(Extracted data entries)

-*-*-

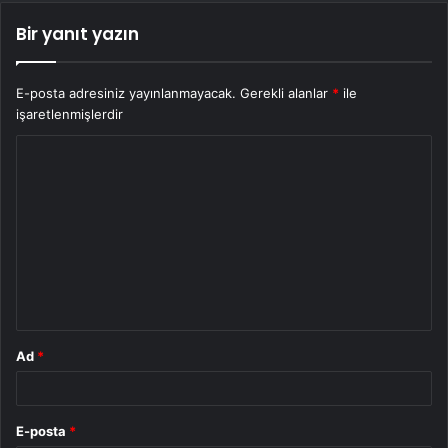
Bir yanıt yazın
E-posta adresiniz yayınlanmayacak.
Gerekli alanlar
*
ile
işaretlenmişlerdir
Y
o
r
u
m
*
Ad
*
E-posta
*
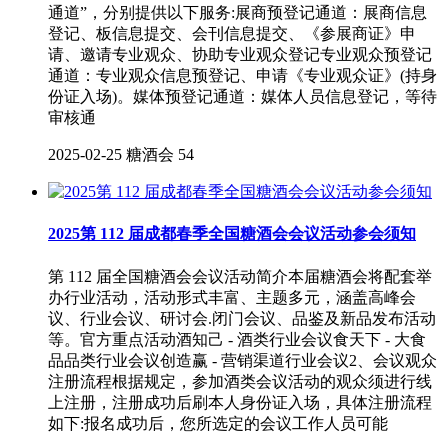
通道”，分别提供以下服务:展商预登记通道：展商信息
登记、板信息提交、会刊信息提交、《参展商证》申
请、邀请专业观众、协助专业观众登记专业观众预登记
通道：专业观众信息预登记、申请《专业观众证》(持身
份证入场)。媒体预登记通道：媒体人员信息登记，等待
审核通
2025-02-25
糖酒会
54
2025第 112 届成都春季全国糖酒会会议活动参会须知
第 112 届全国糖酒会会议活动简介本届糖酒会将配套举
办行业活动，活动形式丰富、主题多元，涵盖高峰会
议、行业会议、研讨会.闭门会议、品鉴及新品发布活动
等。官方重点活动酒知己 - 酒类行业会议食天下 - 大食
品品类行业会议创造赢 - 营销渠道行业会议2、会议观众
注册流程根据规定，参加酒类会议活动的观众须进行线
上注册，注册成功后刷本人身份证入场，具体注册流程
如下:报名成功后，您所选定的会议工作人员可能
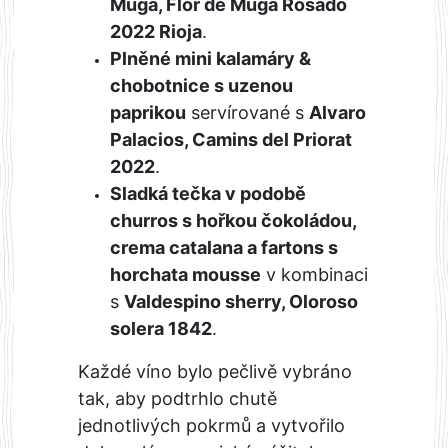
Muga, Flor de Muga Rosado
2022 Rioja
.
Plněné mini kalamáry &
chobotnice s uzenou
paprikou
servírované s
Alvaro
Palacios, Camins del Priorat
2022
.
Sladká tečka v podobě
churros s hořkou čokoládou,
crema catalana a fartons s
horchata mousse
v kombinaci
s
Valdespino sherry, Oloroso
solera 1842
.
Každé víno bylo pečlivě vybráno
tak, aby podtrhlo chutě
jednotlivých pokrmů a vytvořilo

-*-*-

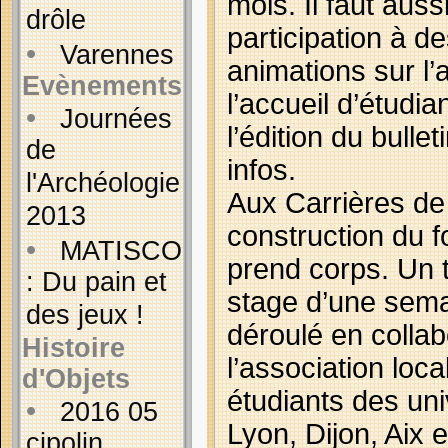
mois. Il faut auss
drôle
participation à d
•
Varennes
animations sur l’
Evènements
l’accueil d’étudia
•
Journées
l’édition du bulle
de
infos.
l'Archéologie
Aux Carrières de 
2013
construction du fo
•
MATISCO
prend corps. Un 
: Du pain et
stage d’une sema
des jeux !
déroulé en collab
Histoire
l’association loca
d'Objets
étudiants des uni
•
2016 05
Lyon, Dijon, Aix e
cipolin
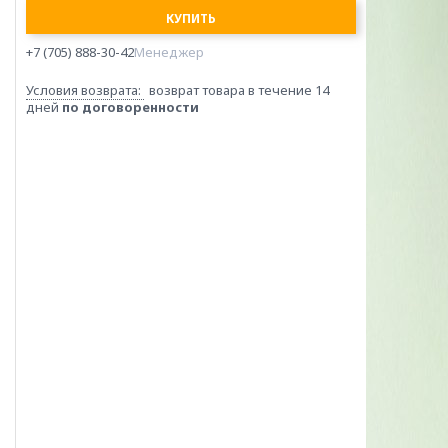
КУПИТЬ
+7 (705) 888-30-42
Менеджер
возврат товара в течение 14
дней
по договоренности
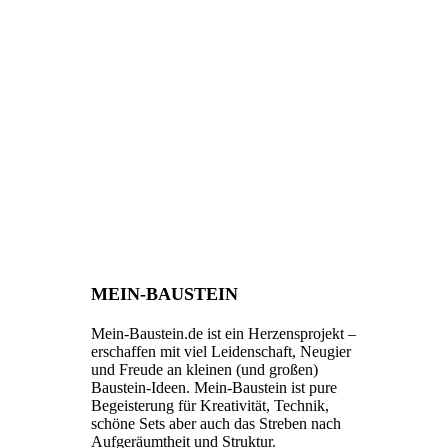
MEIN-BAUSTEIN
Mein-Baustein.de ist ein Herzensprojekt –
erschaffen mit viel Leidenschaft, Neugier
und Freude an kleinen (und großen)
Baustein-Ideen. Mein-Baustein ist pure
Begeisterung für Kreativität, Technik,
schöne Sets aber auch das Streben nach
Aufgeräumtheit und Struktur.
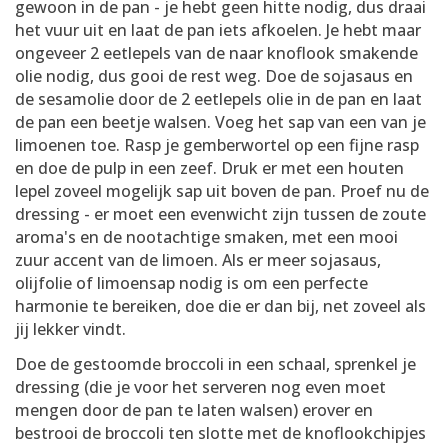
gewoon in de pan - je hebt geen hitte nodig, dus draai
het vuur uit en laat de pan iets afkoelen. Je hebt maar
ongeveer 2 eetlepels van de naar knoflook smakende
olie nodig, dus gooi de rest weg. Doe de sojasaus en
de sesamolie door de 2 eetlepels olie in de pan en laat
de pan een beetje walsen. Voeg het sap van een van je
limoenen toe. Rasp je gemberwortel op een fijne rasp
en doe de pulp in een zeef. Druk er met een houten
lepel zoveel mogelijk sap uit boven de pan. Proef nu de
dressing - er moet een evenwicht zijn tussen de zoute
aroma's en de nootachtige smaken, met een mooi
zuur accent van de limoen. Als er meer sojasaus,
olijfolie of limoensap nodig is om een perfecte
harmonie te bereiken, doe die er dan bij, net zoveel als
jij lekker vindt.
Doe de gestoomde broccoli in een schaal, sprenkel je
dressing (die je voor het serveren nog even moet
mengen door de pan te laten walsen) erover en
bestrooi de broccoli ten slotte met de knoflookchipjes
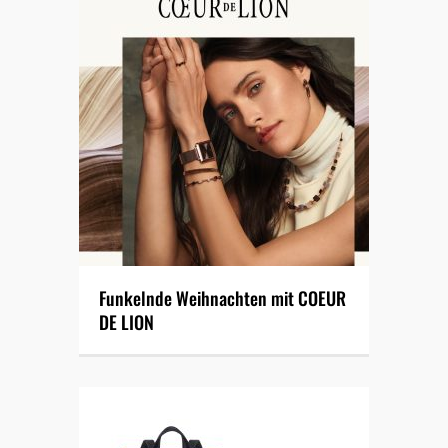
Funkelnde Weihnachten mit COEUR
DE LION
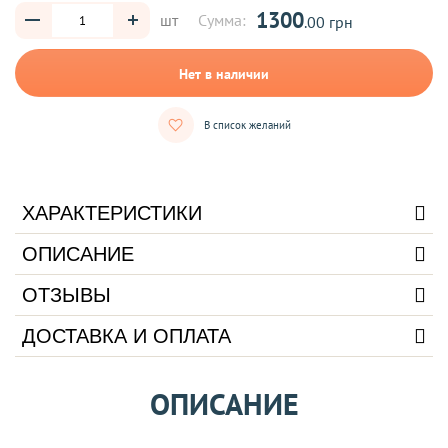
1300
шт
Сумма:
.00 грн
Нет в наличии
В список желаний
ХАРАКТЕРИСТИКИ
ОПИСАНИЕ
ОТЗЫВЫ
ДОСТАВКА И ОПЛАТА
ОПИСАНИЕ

-*-*-

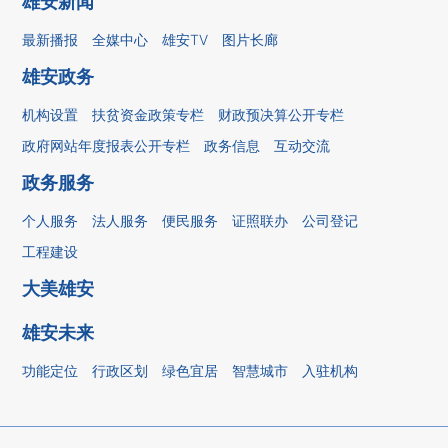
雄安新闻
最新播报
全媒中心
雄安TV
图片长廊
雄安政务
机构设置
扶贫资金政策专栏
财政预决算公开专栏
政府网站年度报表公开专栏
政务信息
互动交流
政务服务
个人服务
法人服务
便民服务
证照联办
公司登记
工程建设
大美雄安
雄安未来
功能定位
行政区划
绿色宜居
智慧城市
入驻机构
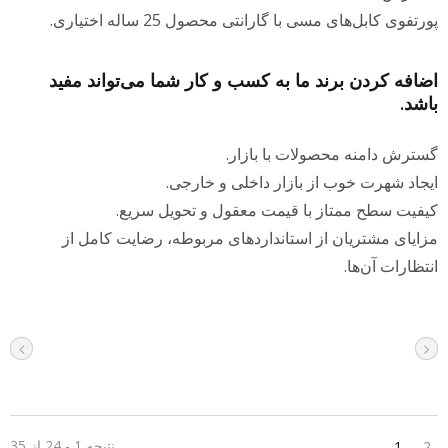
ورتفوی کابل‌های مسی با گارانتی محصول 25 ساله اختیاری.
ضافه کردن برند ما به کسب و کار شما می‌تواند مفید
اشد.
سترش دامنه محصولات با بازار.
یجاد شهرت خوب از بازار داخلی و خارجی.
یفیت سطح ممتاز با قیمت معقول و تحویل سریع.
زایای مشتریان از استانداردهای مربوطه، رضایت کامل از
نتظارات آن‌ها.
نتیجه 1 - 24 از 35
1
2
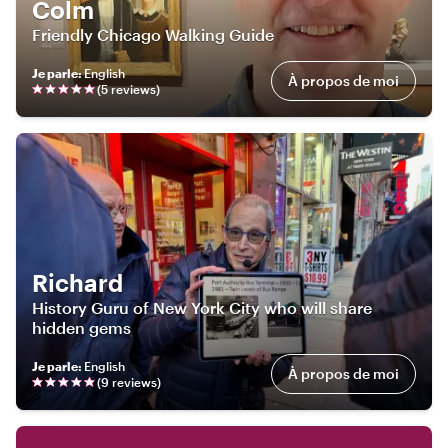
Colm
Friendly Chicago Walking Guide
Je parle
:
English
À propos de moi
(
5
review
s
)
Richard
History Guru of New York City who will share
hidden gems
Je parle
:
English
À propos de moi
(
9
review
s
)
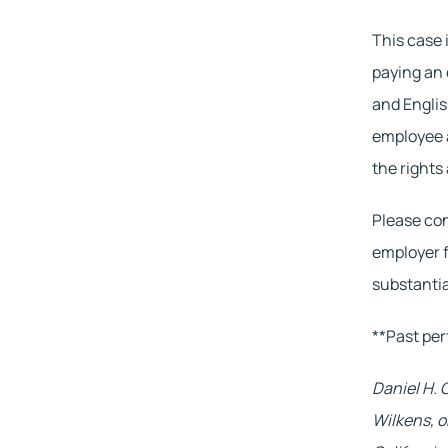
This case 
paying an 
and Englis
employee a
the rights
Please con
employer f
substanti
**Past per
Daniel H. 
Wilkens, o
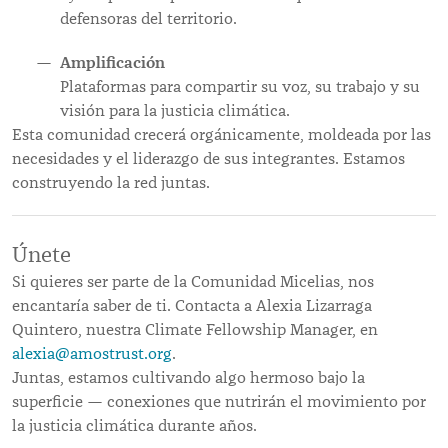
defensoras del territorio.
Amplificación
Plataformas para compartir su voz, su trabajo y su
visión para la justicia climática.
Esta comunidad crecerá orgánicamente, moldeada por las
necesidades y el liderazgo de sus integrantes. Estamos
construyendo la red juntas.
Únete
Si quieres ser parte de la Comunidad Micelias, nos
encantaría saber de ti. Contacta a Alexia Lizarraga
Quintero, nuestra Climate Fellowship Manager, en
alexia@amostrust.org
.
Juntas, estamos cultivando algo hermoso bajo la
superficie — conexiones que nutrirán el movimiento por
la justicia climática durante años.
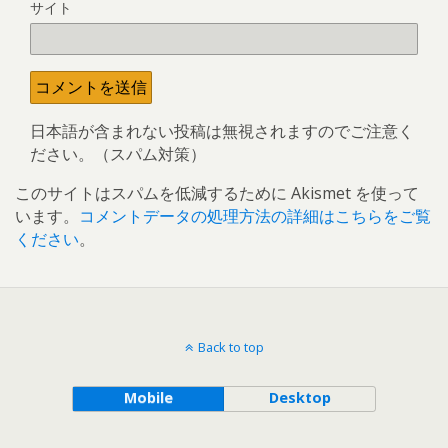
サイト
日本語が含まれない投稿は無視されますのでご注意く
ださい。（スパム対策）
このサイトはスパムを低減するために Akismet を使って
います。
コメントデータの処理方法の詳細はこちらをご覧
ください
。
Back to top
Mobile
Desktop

-*-*-

Assignment:
Reproduce the lines starting at the one containing "Bir yanıt yazın" and ending at the one containing "如下:报名成功后，您所选定的会议工作人员可能", renaming "E-posta" to "E-mail" and leaving everything else unchanged. Leave the pictures out of your answer.

Response to this task:
Bir yanıt yazın
E-mail adresiniz yayınlanmayacak.
Gerekli alanlar
*
ile
işaretlenmişlerdir
Y
o
r
u
m
*
Ad
*
E-mail
*
通道”，分别提供以下服务:展商预登记通道：展商信息
登记、板信息提交、会刊信息提交、《参展商证》申
请、邀请专业观众、协助专业观众登记专业观众预登记
通道：专业观众信息预登记、申请《专业观众证》(持身
份证入场)。媒体预登记通道：媒体人员信息登记，等待
审核通
2025-02-25
糖酒会
54
2025第 112 届成都春季全国糖酒会会议活动参会须知
第 112 届全国糖酒会会议活动简介本届糖酒会将配套举
办行业活动，活动形式丰富、主题多元，涵盖高峰会
议、行业会议、研讨会.闭门会议、品鉴及新品发布活动
等。官方重点活动酒知己 - 酒类行业会议食天下 - 大食
品品类行业会议创造赢 - 营销渠道行业会议2、会议观众
注册流程根据规定，参加酒类会议活动的观众须进行线
上注册，注册成功后刷本人身份证入场，具体注册流程
如下:报名成功后，您所选定的会议工作人员可能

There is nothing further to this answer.